Addressing the weekly post-Cabinet meeting media briefing yesterday, Cabinet Spokesman and Minister Dr. Nalinda Jayatissa noted that higher import costs have eroded the global competitiveness of Sri Lankan products and constrained export-led growth.
He said that under the reform plan, tariffs will be gradually removed at rates ranging from 25% and 50% up to 100%, depending on the product category.
Giving a breakdown of the phased schedule Dr. Jayatissa said: “697 intermediate goods will see cess removed between 2026 and 2028, a total of 107 sensitive intermediate goods used by local industries will be phased out by 2027–2028, while 265 textile-related goods will have cess removed this year and 46 goods with a marginal cess rate below 5% will also see immediate removal in 2026.”
The move is expected to ease cost pressures on exporters, improve supply chain efficiency, and create a more level playing field across industries as Sri Lanka pivots toward a more open and competitive trade framework.
He said the phased withdrawal of cess is therefore intended to lower production costs, promote industrial development and value addition, and align Sri Lanka’s trade regime with internationally accepted practices and World Trade Organisation (WTO) policies.
The proposal was jointly submitted by President Anura Kumara Dissanayake, in his capacity as Finance, Planning and Economic Development Minister and Industry and Entrepreneurship Development Minister Sunil Handunneththi.

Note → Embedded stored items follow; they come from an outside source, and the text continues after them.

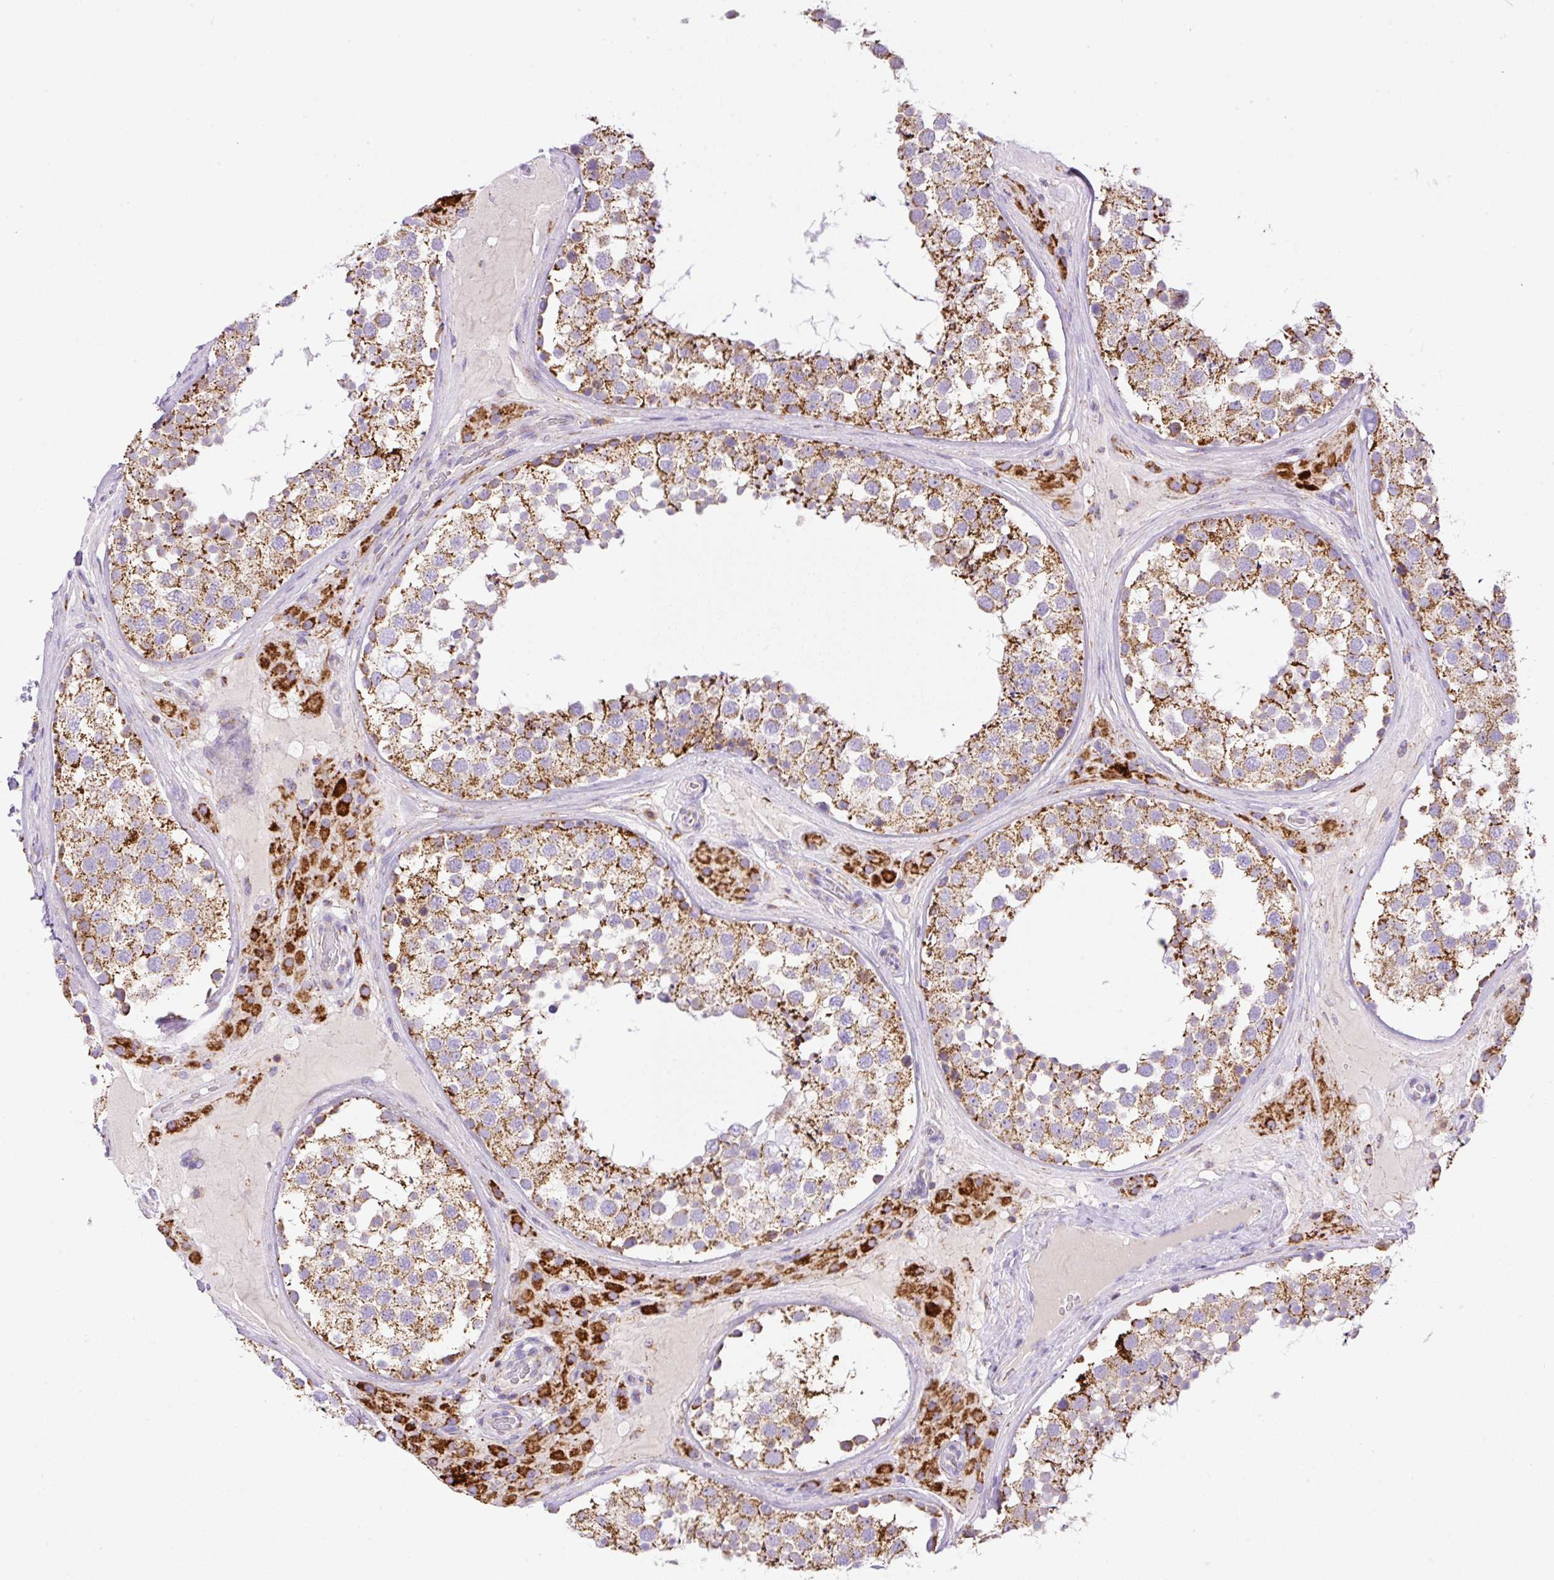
{"staining": {"intensity": "strong", "quantity": ">75%", "location": "cytoplasmic/membranous"}, "tissue": "testis", "cell_type": "Cells in seminiferous ducts", "image_type": "normal", "snomed": [{"axis": "morphology", "description": "Normal tissue, NOS"}, {"axis": "topography", "description": "Testis"}], "caption": "IHC photomicrograph of normal testis: testis stained using immunohistochemistry (IHC) demonstrates high levels of strong protein expression localized specifically in the cytoplasmic/membranous of cells in seminiferous ducts, appearing as a cytoplasmic/membranous brown color.", "gene": "NF1", "patient": {"sex": "male", "age": 46}}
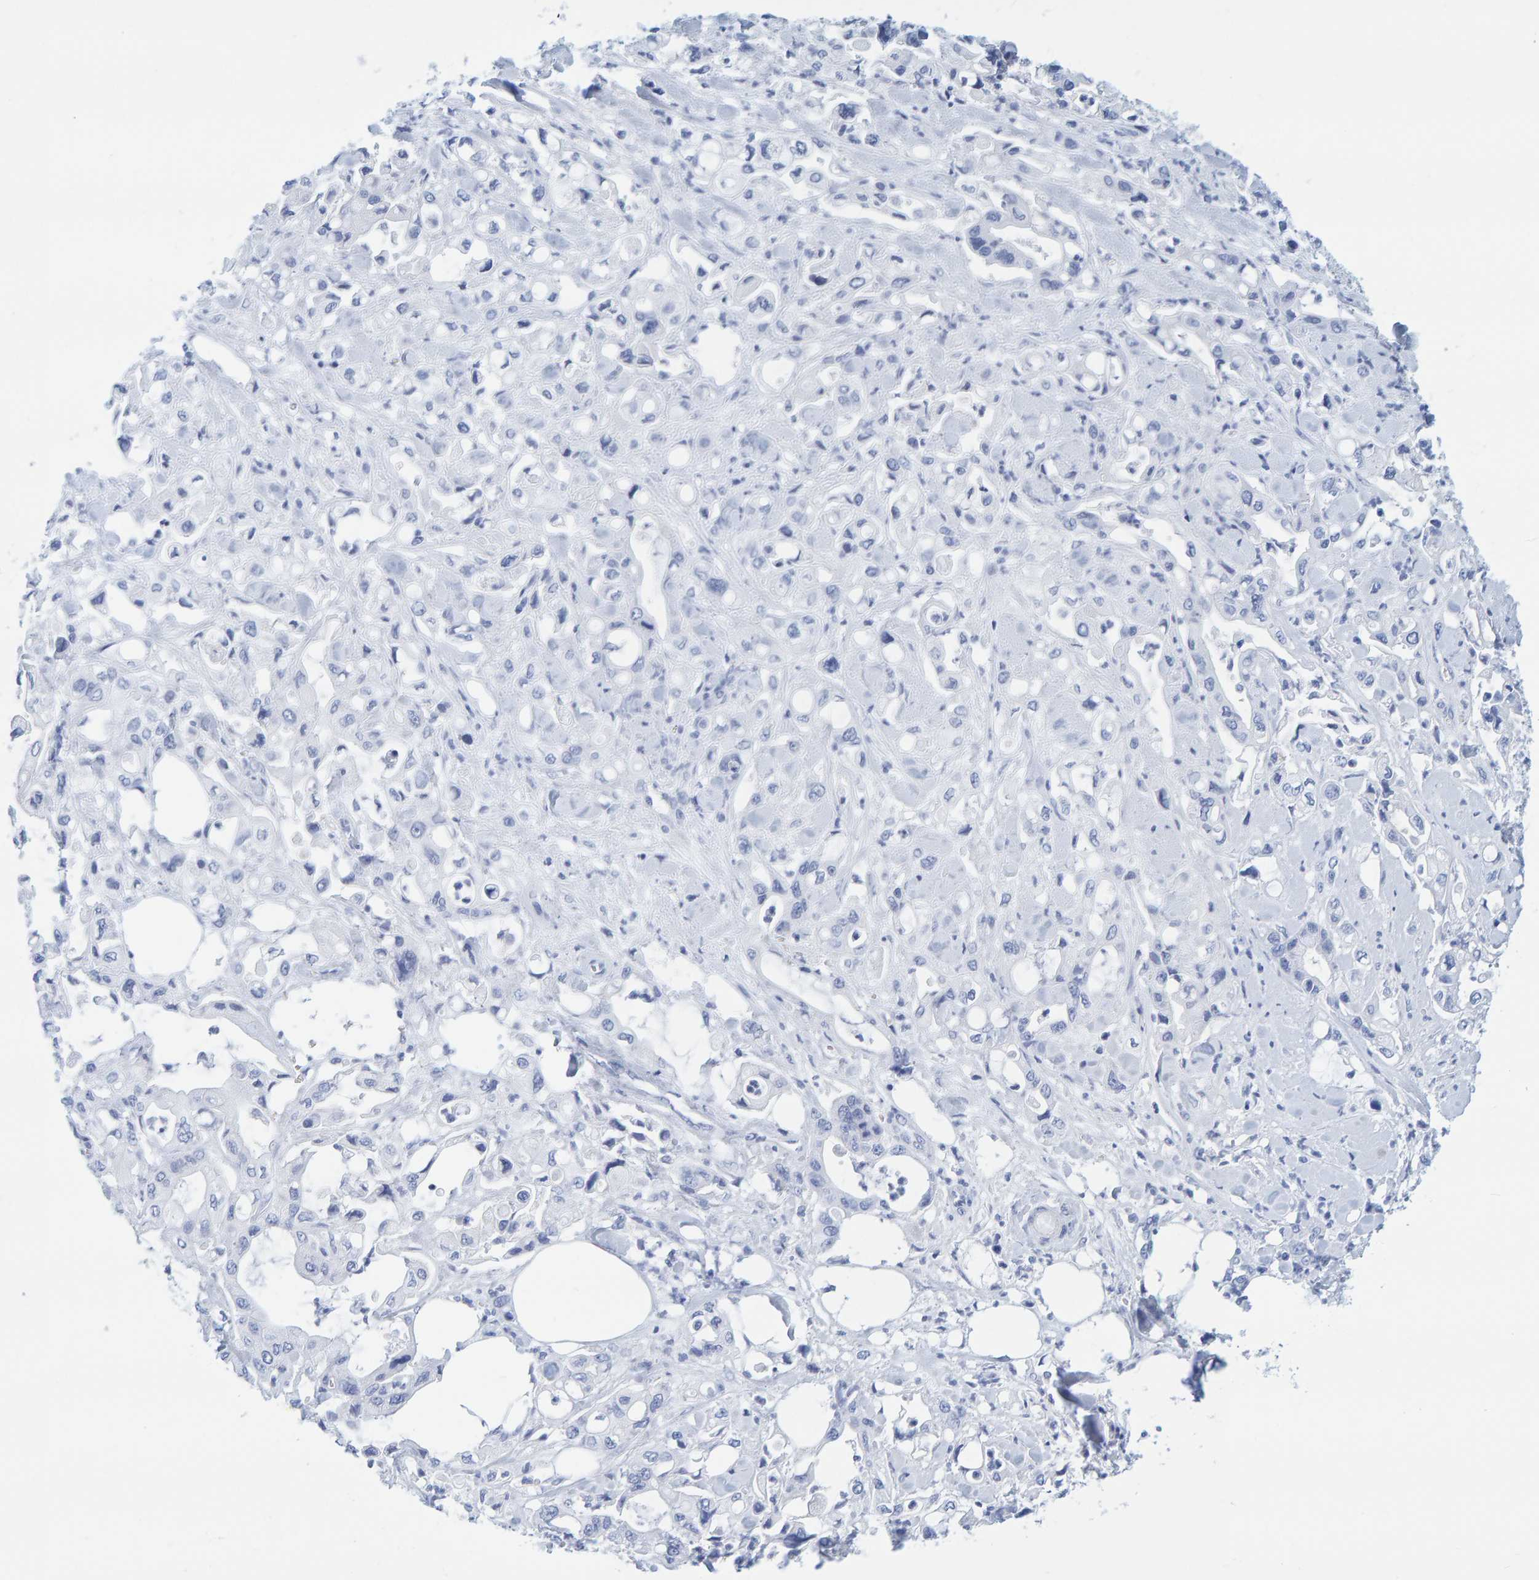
{"staining": {"intensity": "negative", "quantity": "none", "location": "none"}, "tissue": "pancreatic cancer", "cell_type": "Tumor cells", "image_type": "cancer", "snomed": [{"axis": "morphology", "description": "Adenocarcinoma, NOS"}, {"axis": "topography", "description": "Pancreas"}], "caption": "Immunohistochemistry (IHC) photomicrograph of neoplastic tissue: human adenocarcinoma (pancreatic) stained with DAB (3,3'-diaminobenzidine) shows no significant protein staining in tumor cells.", "gene": "SFTPC", "patient": {"sex": "male", "age": 70}}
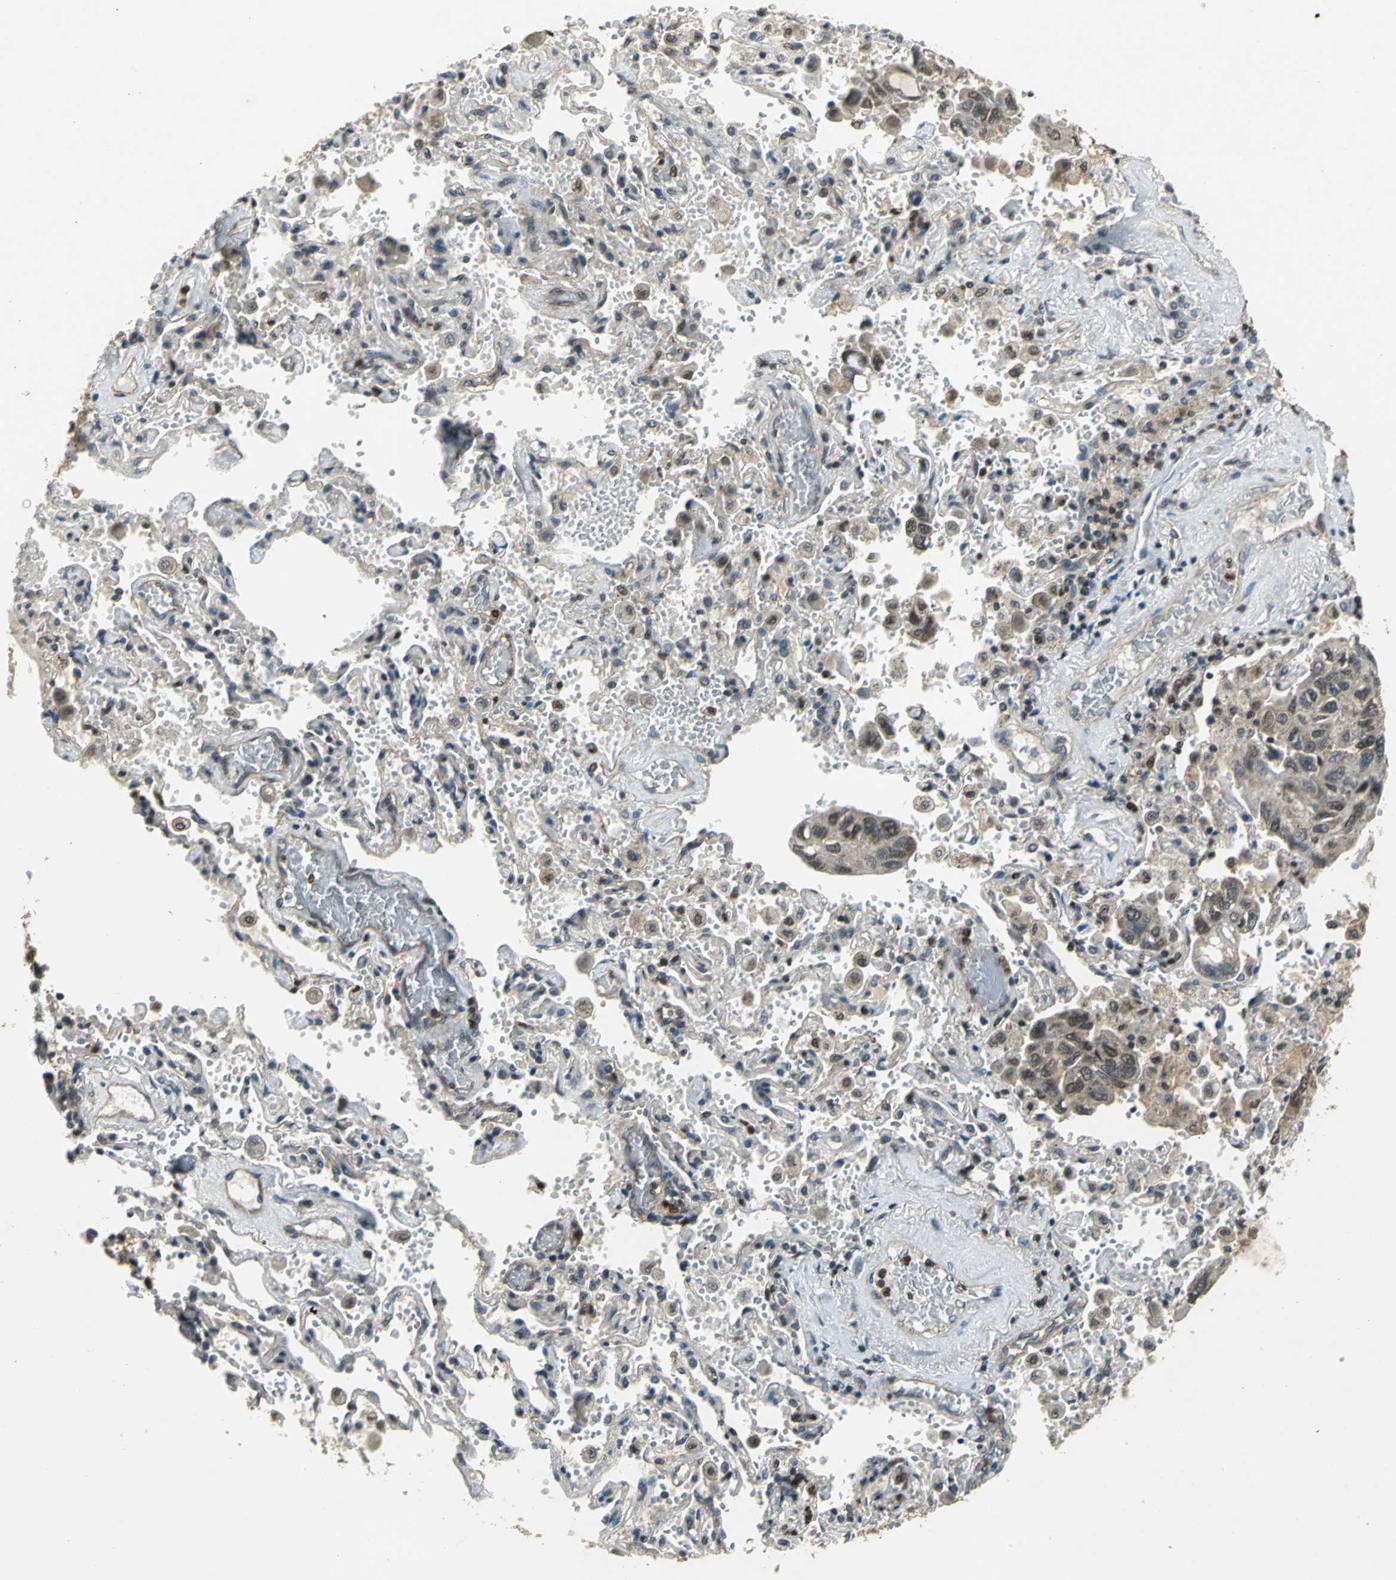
{"staining": {"intensity": "moderate", "quantity": ">75%", "location": "cytoplasmic/membranous,nuclear"}, "tissue": "lung cancer", "cell_type": "Tumor cells", "image_type": "cancer", "snomed": [{"axis": "morphology", "description": "Adenocarcinoma, NOS"}, {"axis": "topography", "description": "Lung"}], "caption": "A micrograph of lung cancer (adenocarcinoma) stained for a protein reveals moderate cytoplasmic/membranous and nuclear brown staining in tumor cells.", "gene": "AHR", "patient": {"sex": "male", "age": 64}}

The decision marks a decisive move away from the long-standing practice of imposing para tariffs and non-customs import duties, including excise-based levies introduced to protect selected domestic industries and generate revenue. While these measures offered temporary safeguards, they have also raised production costs, particularly for export-oriented sectors dependent on imported intermediate and input goods.
Cess is a special levy imposed on select imports and exports under the Export Development Act No. 40 of 1979, often used to discourage non-essential imports, protect local industries, and fund export development. It is calculated as a percentage (ranging from 1% to 35%) or a specific unit rate on goods, often resulting in the highest amount.